Yes, when used correctly. #ad is the FTC's preferred minimal disclosure for social media. It must appear at the TOP of the caption or visibly within the post — not buried among 20 other hashtags at the end. The FTC has explicitly said that #sp, #thanks, #collab, or #partner alone do NOT meet the standard; they're too vague for a typical viewer to understand as a paid relationship. #ad, #sponsored, and #affiliate are all clear enough. Several platforms also offer built-in disclosure tools (YouTube "Includes paid promotion," Instagram "Paid partnership") — enable those in addition to a text disclosure.

Do I need to disclose affiliate links if I'm a small creator?

Yes. The FTC rules apply regardless of audience size. There's no minimum-follower exemption, no income threshold. The FTC has actually sent warning letters to micro-influencers with under 10,000 followers specifically to establish that the rules apply to everyone. Small creators are more likely to face platform-level enforcement (account suspension by affiliate networks or ad platforms) than direct FTC action, but the legal rule is the same: disclose whenever you have a material connection to the brand you're recommending.

What happens if I don't disclose affiliate links?

Three escalating consequences. (1) Platform-level: affiliate networks (ShareASale, Impact, CJ) typically terminate your account on the first complaint, and ad platforms (Google, Meta, Microsoft, TikTok Ads) suspend ad accounts for undisclosed affiliate promotions. (2) FTC action: small affiliates rarely face direct FTC fines, but warning letters are routine and FTC settlements with larger affiliates have included fines of $10,000 to $250,000+. (3) Audience trust: readers who discover undisclosed affiliate relationships rarely return. The cost is asymmetric — disclosure costs nothing; not disclosing can cost everything.

Do I need to disclose affiliate links on every page or just once?

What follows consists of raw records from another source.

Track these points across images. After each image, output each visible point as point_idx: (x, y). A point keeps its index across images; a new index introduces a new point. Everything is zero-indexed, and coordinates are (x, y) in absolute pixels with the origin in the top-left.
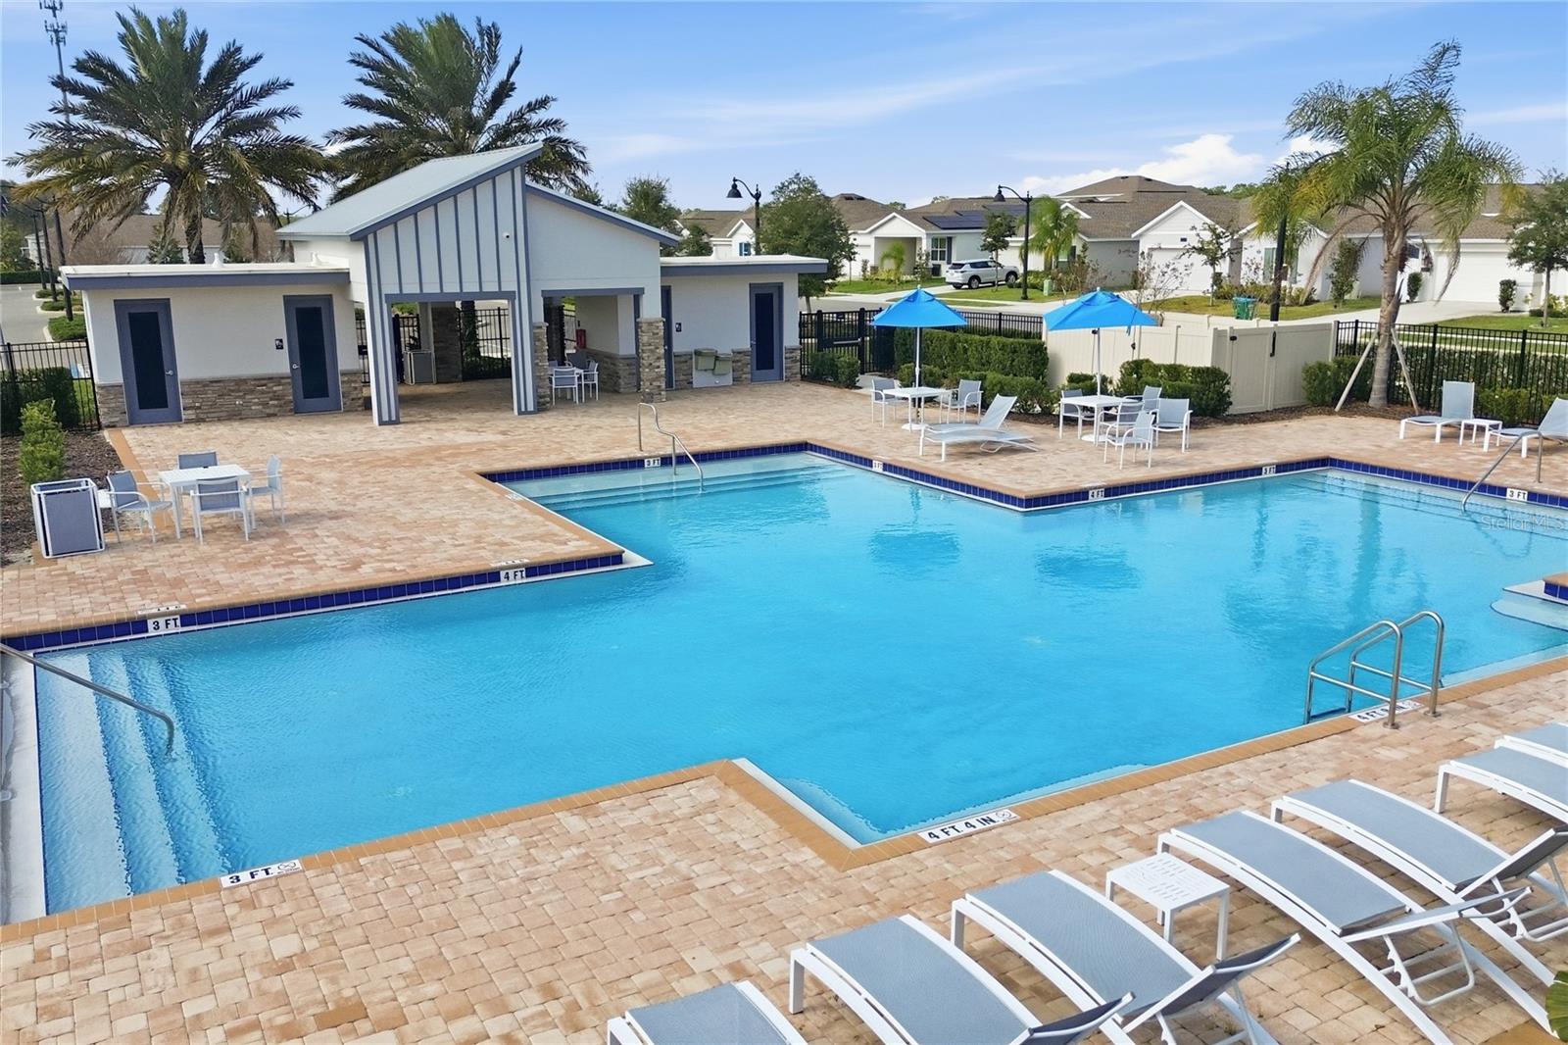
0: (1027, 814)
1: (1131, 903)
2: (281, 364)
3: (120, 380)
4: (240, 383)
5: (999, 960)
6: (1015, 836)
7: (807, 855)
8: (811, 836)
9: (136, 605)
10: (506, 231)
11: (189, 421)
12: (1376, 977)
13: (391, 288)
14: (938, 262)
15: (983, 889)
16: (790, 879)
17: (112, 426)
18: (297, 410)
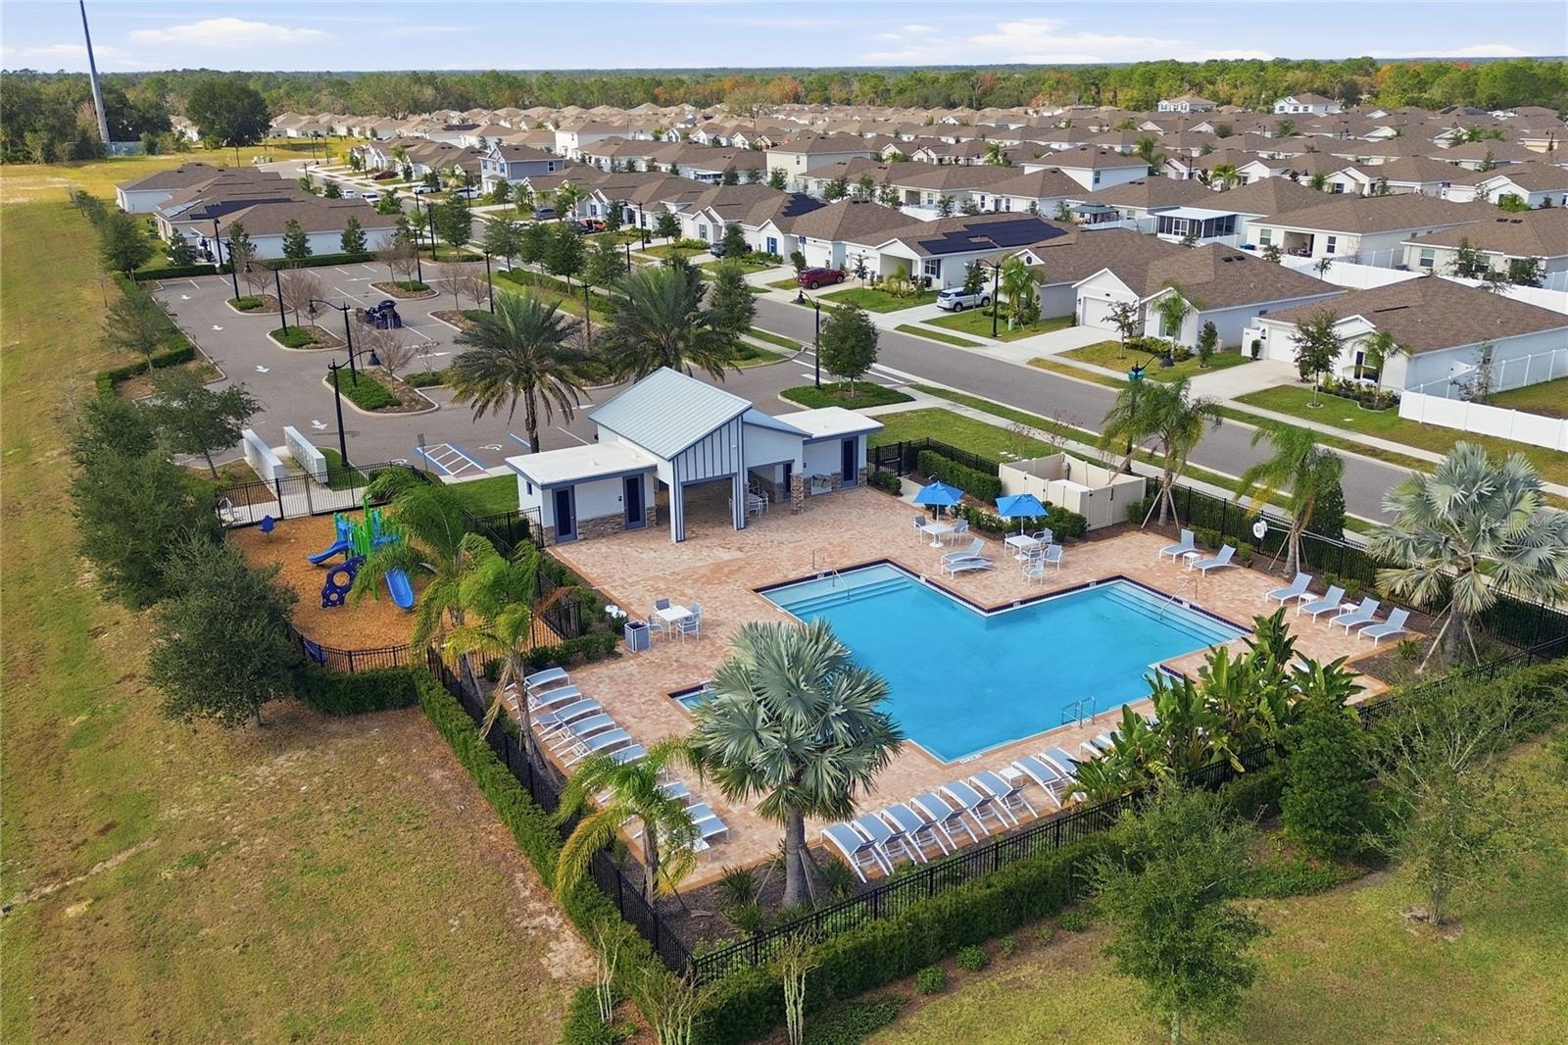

Every page that contains affiliate links needs its own disclosure. A general disclosure in your site footer or on a separate /disclosures page is good practice but is not sufficient on its own — the FTC has said the disclosure must be on the same content piece as the recommendation. For a blog with 500 review posts, that means a disclosure line at the top of each of those 500 posts (most CMS platforms let you set this up as an automatic template insertion). For social posts, the disclosure is per-post.